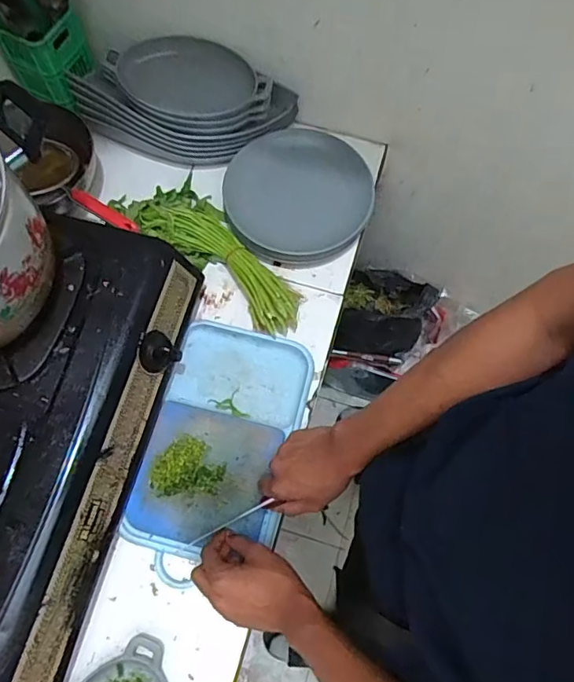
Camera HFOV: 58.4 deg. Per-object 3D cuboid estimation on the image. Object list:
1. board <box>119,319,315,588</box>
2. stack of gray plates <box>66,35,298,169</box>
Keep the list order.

==============================

TASK TO COMPLETE: Return the listing verbatim; pictures are not part of the copy.

RESULT OF THIS TASK:
Camera HFOV: 58.4 deg. Per-object 3D cuboid estimation on the image. Object list:
1. board <box>119,319,315,588</box>
2. stack of gray plates <box>66,35,298,169</box>
Keep the list order.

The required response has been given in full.